Casselman’s process is one of contradiction; it reconciles skill with randomness, and control with chance. Wearing white coveralls, a hair net and working in an immaculately cleaned studio space, the artist pours pools of paint on the top edge of the polyester, pulls a mammoth self-designed tool called a “flat bar spreader” from top to bottom, and repeats the process to add layers. From layer to layer––and sometimes even within a single “run” over the surface––he will change the angle and/or pressure of the device. Along with the volume of paint poured at the edge, it is this carefully honed technique of the “pull” that renders the pulsing meter of the paintings’ surfaces.
15 Degrees of Entropy, the title of the show, refers both to the technical nature of this process (for many layers, the flat bar spreader either starts or ends at a 15-degree angle to the surface) as well as the paradox therein. “My paintings,” the artist says, “exist at the edge of order and disorder.” On the one hand, Casselman’s is an almost surgically precise process; he orchestrates his environment and manipulates the device to exercise control over the creative act. Yet it is the act of mark-making that also gives way to disorder, to the unpredictability of paint. In other words, to entropy.
Visceral and unrepeatable, each painting stands as a physical record of its own creation—both embodying and describing the physical processes and possibilities of material. Yet they also seem to defy the physical, to move beyond it.

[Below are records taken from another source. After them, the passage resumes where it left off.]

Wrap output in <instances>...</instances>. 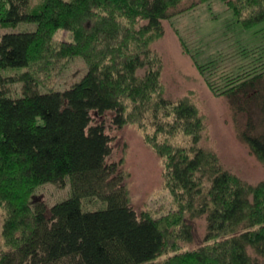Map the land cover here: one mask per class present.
Listing matches in <instances>:
<instances>
[{
  "label": "trees",
  "instance_id": "1",
  "mask_svg": "<svg viewBox=\"0 0 264 264\" xmlns=\"http://www.w3.org/2000/svg\"><path fill=\"white\" fill-rule=\"evenodd\" d=\"M212 1L0 0V264H159L178 233L171 228L174 221L139 214L132 206L124 172L110 160L112 133L126 121L128 93L111 96L105 88L136 80V69L150 65L149 41L163 33L165 20ZM217 1L242 32L264 27V0ZM23 22L36 27L8 30ZM65 25L73 26L77 41L59 52L89 58L88 71L64 90L42 91L35 70L42 72L46 44ZM176 31L209 88L246 116L239 135L264 161V43L229 33L206 52L202 37L194 39L178 26ZM99 47L106 54L95 56ZM18 82L22 95L13 97L11 86ZM142 92L130 90L133 97ZM157 93L154 104L150 98L143 103L153 105L151 121L158 131L191 136L187 145L155 140L168 158L170 186L185 215L174 225H182L181 235L192 240V222L206 223L201 247L176 251L162 264H264V179L250 182L227 169L216 152L199 143L196 105ZM66 179L70 196L51 206L31 202L40 184L62 186ZM86 197L106 206L85 210Z\"/></svg>",
  "mask_w": 264,
  "mask_h": 264
},
{
  "label": "rangeland",
  "instance_id": "2",
  "mask_svg": "<svg viewBox=\"0 0 264 264\" xmlns=\"http://www.w3.org/2000/svg\"><path fill=\"white\" fill-rule=\"evenodd\" d=\"M40 2L41 0H33V5ZM213 14L218 17L217 20L211 19ZM233 20L225 5L217 0L209 4L205 3L191 13L165 20L163 33L149 41V49L153 55L145 61L150 65L136 69V80L129 81V77L124 85L114 84L112 88L106 87L103 80L100 82L111 96L122 94L124 97L126 92L128 93L124 97L127 110L126 121L121 129L112 133L110 160L116 162L124 172L123 182L132 206L139 214L148 213L156 219L174 221L171 228L178 233L177 236H171L165 253L158 257L159 264L176 251L195 250L201 247L204 244L206 223L203 218L192 222L194 230L192 240L183 238L180 232L182 225H174L177 223L175 220L179 218L178 216L185 215L181 211L182 206L176 193L170 186L168 158L159 153V146L156 145L155 140L161 142L169 140L174 146L187 145L190 143L191 136L181 130L173 136L158 131L157 126L151 121L152 104L159 95L157 92L161 91L162 95L174 101L187 98L196 105L202 119L199 143L216 152L227 169L250 182L264 179V161L250 151L239 135L246 116L237 115L227 97L215 94L209 88L192 58L182 49L176 31L178 26L182 33H192L194 39L197 35L202 37L204 43H207L206 52L215 51L221 44V42L217 44L219 40L229 33H235L243 39H254L255 42L264 43V27L258 32L255 28L242 32L243 30L236 23H231ZM35 27V23L23 22L16 28L8 30H26ZM72 27V25H65L56 29L51 40L46 44V49L50 48V50L41 56L42 61L39 62V67L42 72L39 74L35 70L42 81L40 84L42 91H48L51 88L64 90L79 81L88 71L86 60H90L89 58L79 53L65 56L62 51L59 52L63 44L73 45L77 41ZM195 27L198 32L195 31ZM233 37L235 38L234 35ZM55 52H57L56 55ZM93 53L95 56L106 54L100 47L95 48ZM239 62L233 67L236 68ZM222 67L223 65L220 66V70L223 69ZM22 69L15 70L21 72ZM130 90L135 92L143 90L144 95L137 94L133 97ZM10 95L13 97L22 95L21 82L12 84ZM146 98H150L151 105L147 106L149 103H143ZM71 192L69 179H66V183L62 186L45 182L35 189L31 202L43 200L51 206L70 196ZM82 206L85 210H94L105 207L106 202L96 197H86L83 198ZM1 227L2 213L0 212V232ZM173 248L177 249L173 251Z\"/></svg>",
  "mask_w": 264,
  "mask_h": 264
}]
</instances>
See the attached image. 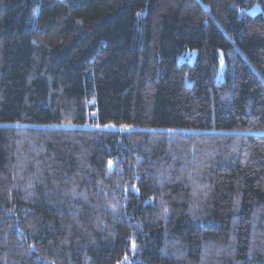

The alchemical quality of Casselman’s surfaces invite spiritual contemplation, and like any spiritual undertaking, there exists also a degree of inaccessibility; their surfaces induce a sense of unanswerable wonder, which in our technological landscape is an increasingly rare commodity.
Casselman (born in Phoenix, AZ) received his Bachelor of Arts from Pitzer College, Claremont, CA. His works have been exhibited nationally and internationally at galleries and museums including Solomon R. Guggenheim Museum, New York, NY; Gazelli Art House, Baku, Azerbaijan and London, UK; James White Gallery, Beverly Hills, CA; and Brintz Galleries, Palm Beach, FL. His works are part of the collections of the New Orleans Museum of Art, New Orleans, LA; Frederick R. Weisman Art Foundation, Los Angeles, CA; Flint Institute of Arts, Flint, MI; and Borusan Contemporary, Istanbul, among others.